My co-pilot was away in France for two weeks. I had a hard time of it, from breaking too much glass in the kitchen to a light-fixture bulb exploding, nearly causing a house-fire to warning staff at my favourite local bar of an unhinged customer who, when the cops apprehended him, discovered a gun on him.
During my capricious two weeks, I juggled full-time work, running the homefront with a teenage son and two fur-children (a thirteen-year-old short-haired grey-and-white cat and a pomchi). To blow off steam, when I was not joining team-effort karaoke with a fine friend and belting out life-affirming songs with new and interesting folks, I was watching Monarch: Legacy of Monsters, which I rented (yes; you read that right, rented) from Movies 'N Stuff.

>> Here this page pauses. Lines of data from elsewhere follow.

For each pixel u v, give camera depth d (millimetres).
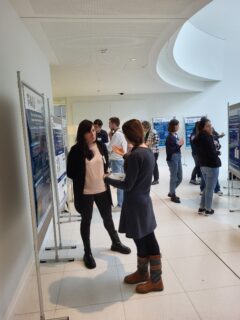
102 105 8688
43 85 3900
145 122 5680
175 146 4465
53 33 3201
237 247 2809
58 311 1977
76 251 2928
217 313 1869
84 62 4551
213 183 3730
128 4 2582
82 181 2518
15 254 2150
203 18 7234
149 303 2010
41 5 2506
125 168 1989
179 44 5848
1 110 1998
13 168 2213
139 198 1979
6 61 2193
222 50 8383
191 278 2289
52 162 2893
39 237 2025
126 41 3617
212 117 8805
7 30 2275
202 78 7902
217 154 3705
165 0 2520
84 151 2514
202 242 2959
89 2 2500
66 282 2340
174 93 8805
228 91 8648
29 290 2250
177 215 3885
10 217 2070
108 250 2904
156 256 2094
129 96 8750
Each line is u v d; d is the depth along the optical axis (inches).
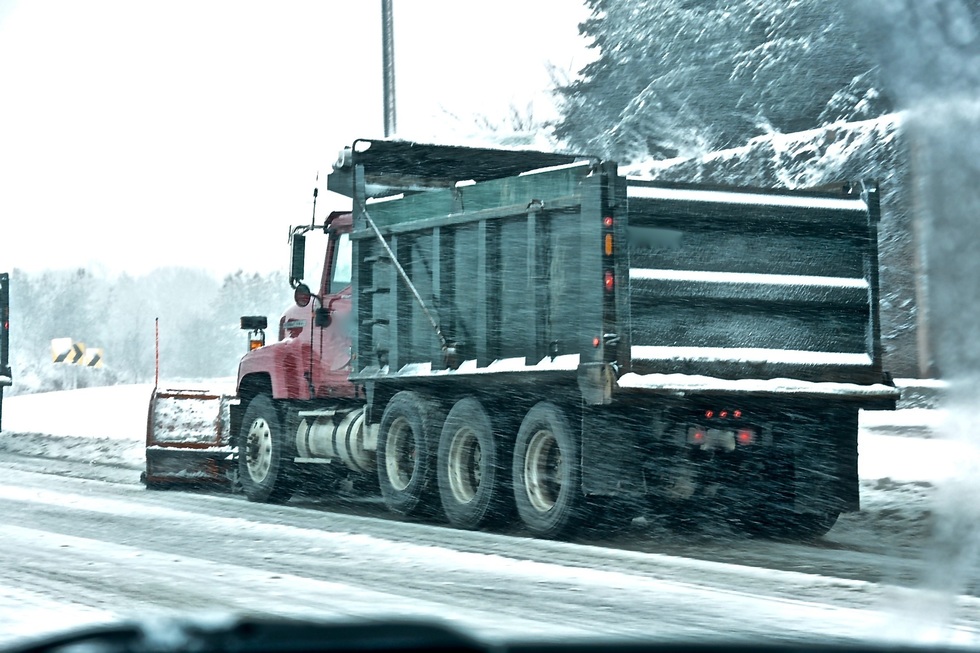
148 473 709.3
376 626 66.8
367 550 450.9
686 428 468.8
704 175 1465.3
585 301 455.8
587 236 456.1
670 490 468.1
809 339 484.1
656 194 459.8
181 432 715.4
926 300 1117.7
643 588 361.1
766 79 1649.9
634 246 456.4
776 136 1398.9
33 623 309.6
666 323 459.5
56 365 4471.0
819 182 1307.8
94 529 520.1
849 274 493.4
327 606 335.3
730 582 373.1
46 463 936.3
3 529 517.0
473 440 522.6
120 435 1127.6
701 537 502.9
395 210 569.0
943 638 282.7
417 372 543.8
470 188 543.8
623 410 462.6
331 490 661.3
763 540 495.8
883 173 1237.7
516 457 494.3
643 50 1822.1
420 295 546.0
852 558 431.5
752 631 294.5
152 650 60.1
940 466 677.3
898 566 410.6
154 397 714.8
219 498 674.8
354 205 589.6
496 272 504.4
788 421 484.1
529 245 486.3
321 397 624.7
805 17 1620.3
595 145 1844.2
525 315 488.4
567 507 470.0
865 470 693.9
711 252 469.4
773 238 480.4
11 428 1305.4
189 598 349.1
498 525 522.6
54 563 418.3
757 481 481.4
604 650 78.4
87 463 935.0
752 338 473.7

As always, I should thank Marc Bernardin for praising it on Fatman Beyond with Kevin Smith. His recs always steer me right, this time towards glorious, perilous adventure in lands where there be monsters.
It's the absolute (atomic?) bomb-—shot gorgeously, with stunningly beautiful or quirkily interesting players. Monarch is shamelessly pulpy, globe-trotting to locales that include deep dives into catacombs and the outskirts of Monster Island itself. The cast sells it, hard, toggling between the 1950's and present day. Not a weak actor among them. For each new local, each player has a stylish new outfit.

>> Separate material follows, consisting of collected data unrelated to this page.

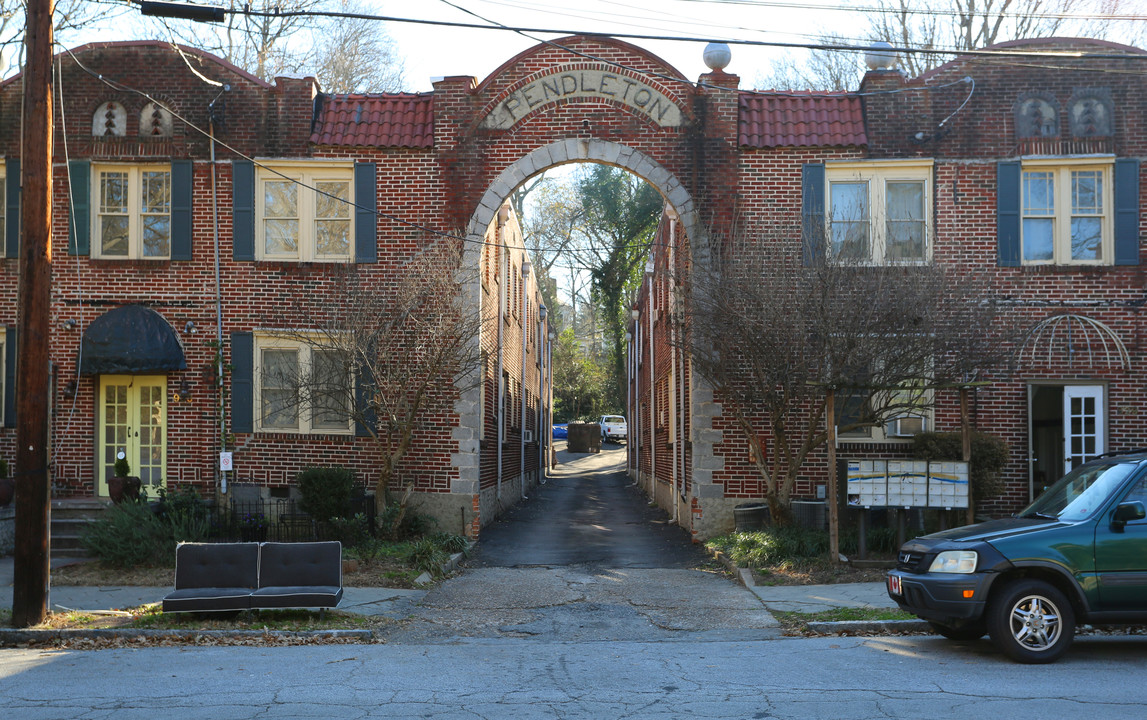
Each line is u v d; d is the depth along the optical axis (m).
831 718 6.77
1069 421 16.92
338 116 18.11
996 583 8.70
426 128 17.98
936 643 9.70
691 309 16.17
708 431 17.47
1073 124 17.19
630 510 25.58
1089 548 8.66
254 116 17.94
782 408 15.30
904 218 17.45
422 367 16.31
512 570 15.28
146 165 17.97
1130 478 8.91
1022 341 15.85
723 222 17.53
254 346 17.73
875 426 16.02
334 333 16.48
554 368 60.94
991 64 17.38
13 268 17.78
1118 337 16.88
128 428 17.89
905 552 9.58
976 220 17.20
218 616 11.11
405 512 16.72
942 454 15.40
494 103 17.95
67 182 17.91
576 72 17.94
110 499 17.11
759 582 13.58
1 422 17.62
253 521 16.25
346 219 17.98
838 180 17.53
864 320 13.67
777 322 13.93
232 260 17.77
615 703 7.30
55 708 7.21
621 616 11.73
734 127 17.69
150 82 17.97
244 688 7.88
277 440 17.62
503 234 22.72
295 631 10.44
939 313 14.10
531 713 7.00
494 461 21.91
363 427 17.55
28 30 10.98
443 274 16.31
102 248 17.98
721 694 7.55
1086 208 17.20
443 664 8.95
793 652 9.39
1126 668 8.36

Oh—and the monsters, meted out at a good pace, are always also gorgeous. Comic-book rockstar writer Matt Fraction, chief executuve producer, has crafted a compelling, jaw-droppimg, epistolary and Lovecraftian thing, here. Couldn't take my eyes off it.
It's amazing work for Godzilla or rubber-suit monster lovers to lose themselves in. Now lemme get back to it as I recover from karaoking.